24-26 Nisan 2013 tarihleri arasında düzenlenen ve Avrupa, Balkan ve Ortadoğu bölgeleri başta olmak üzere 30 ülkeden 350 enerji şirketinin katıldığı ve 15 binden fazla kişi tarafından ziyaret edilen ICCI 2013’ün sonuç bildirgesi açıklandı. ICCI 2013’te yapılan sunum ve bildirilerin detaylı bir şekilde incelendiğini kaydeden Sektörel Fuarcılık Yönetim Kurulu Başkanı Süleyman Bulak, Türkiye’de enerji sektörüne dair sorun ve çözümlerin bulunduğu bir sonuç bildirgesi hazırlandığını belirtti. Bulak, ‘ICCI 2013 Sonuç Bildirgesi’nin, Türkiye’de enerji sektöründe yatırım yapan ya da yatırım yapmayı düşünen ulusal ve uluslararası şirketler için önemli bir bilgi kaynağı olduğunun altını çizdi.

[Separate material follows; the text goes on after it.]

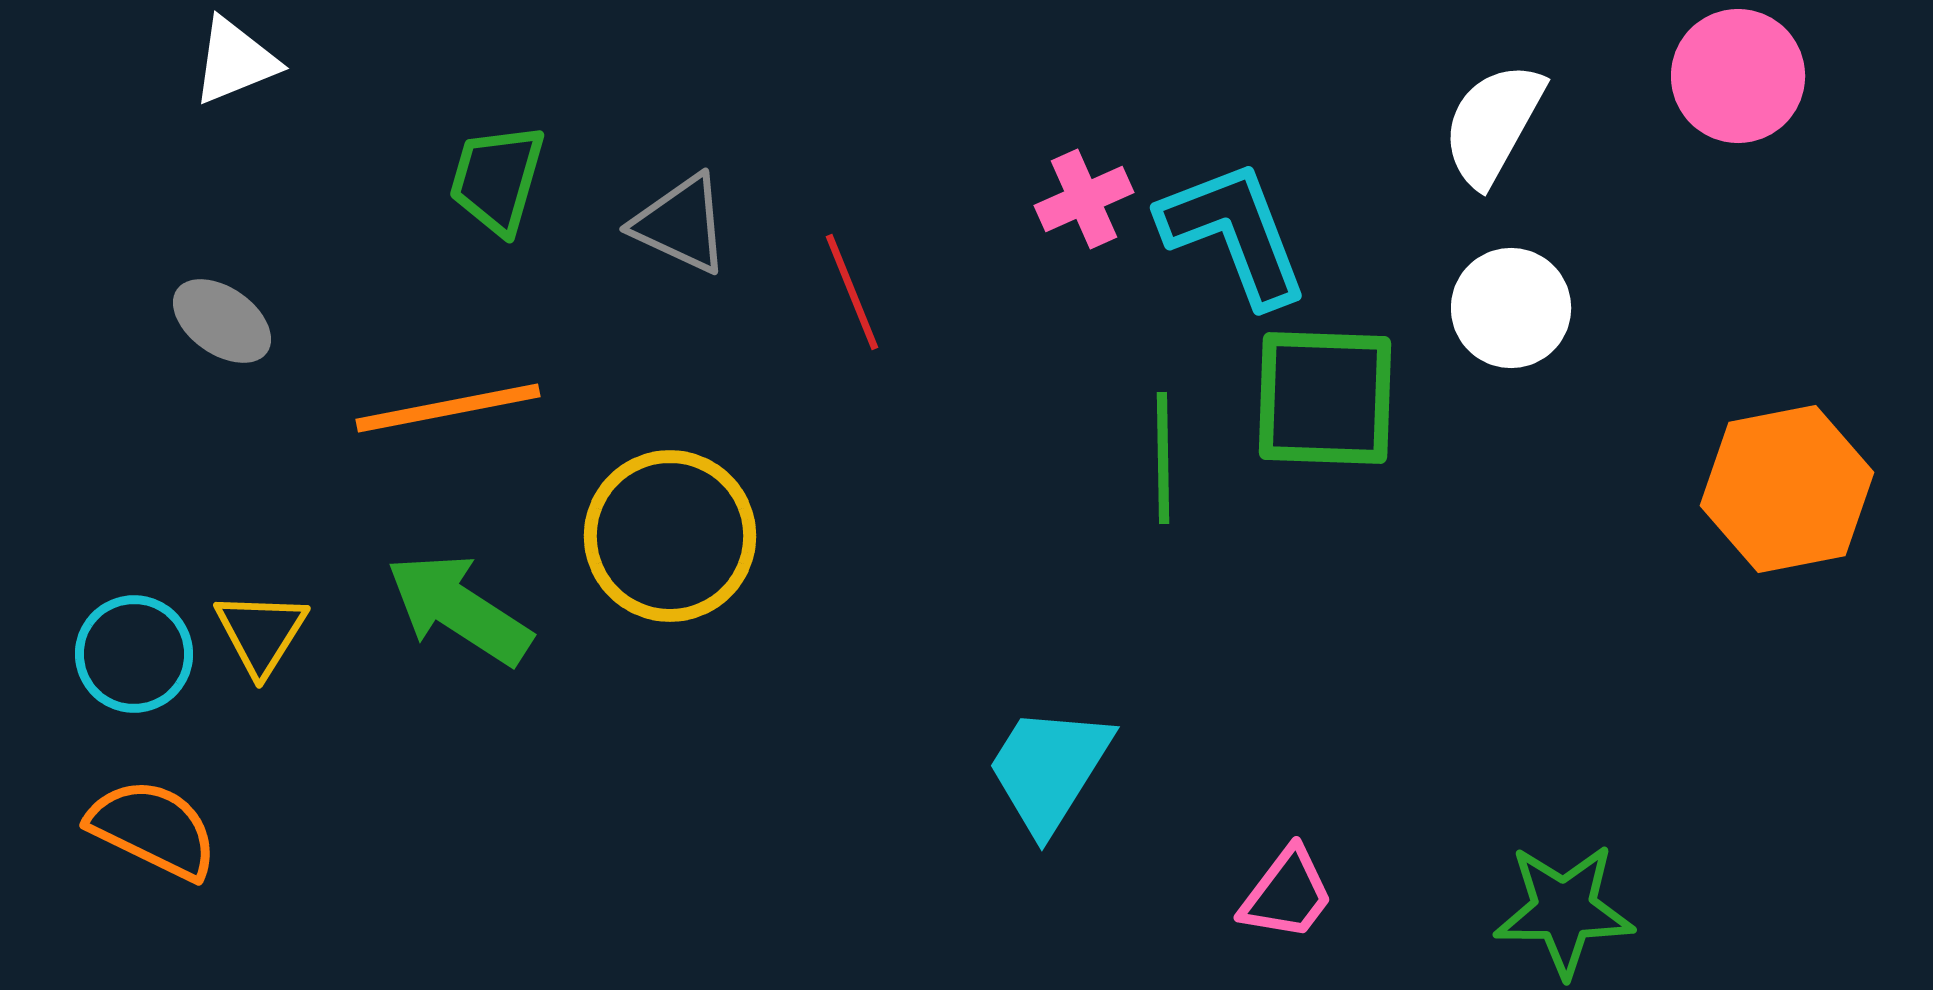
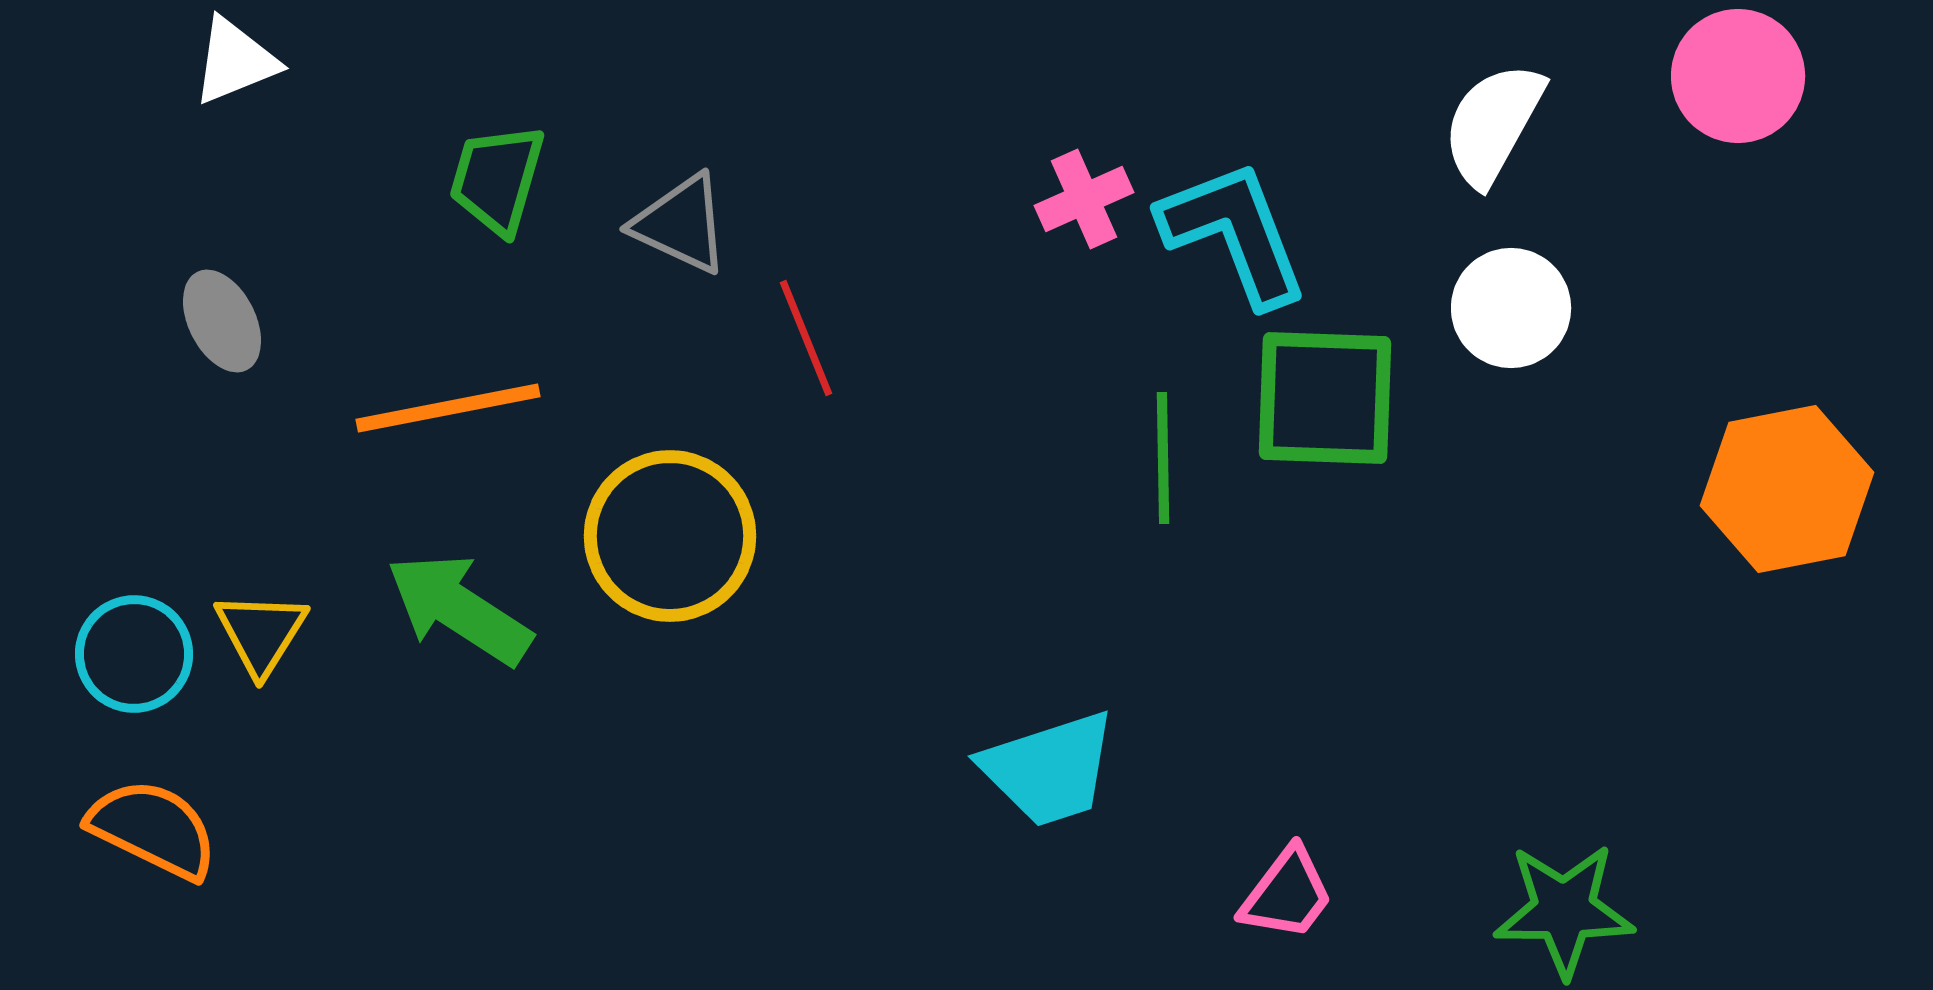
red line: moved 46 px left, 46 px down
gray ellipse: rotated 28 degrees clockwise
cyan trapezoid: rotated 140 degrees counterclockwise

Kamuoyuna duyurulan ICCI 2013 Sonuç Bildirgesi’nde, ‘piyasa ve enerji borsası’, ‘hukuk ve mevzuat’, ‘doğalgaz ve petrol’, ‘yenilenebilir enerji’ gibi başlıklar olmak üzere, toplam 7 ana konu inceleniyor.
Enerji Borsası şart
ICCI 2013 Sonuç Bildirgesi’nde enerji sektörünün sağlıklı bir şekilde işlemesi için şeffaf ve güvenilir bir fiyatlama mekanizmasına ihtiyaç olduğuna dikkat çekiliyor. Buna bağlı olarak Enerji Piyasaları İşletme Anonim Şirketi’nin (EPİAŞ) kurulması ile türev piyasa işlemlerinin Borsa İstanbul çatısı altında yapılacak olmasının kritik önemde olduğu ifade ediliyor. Elektrik ve doğalgaz piyasalarının organize bir spot ve türev piyasaya kavuşmasının, ülkemiz enerji sektörünün arzu edilen gelişimi yakalamasına önemli katkılarda bulunacağının altı çiziliyor.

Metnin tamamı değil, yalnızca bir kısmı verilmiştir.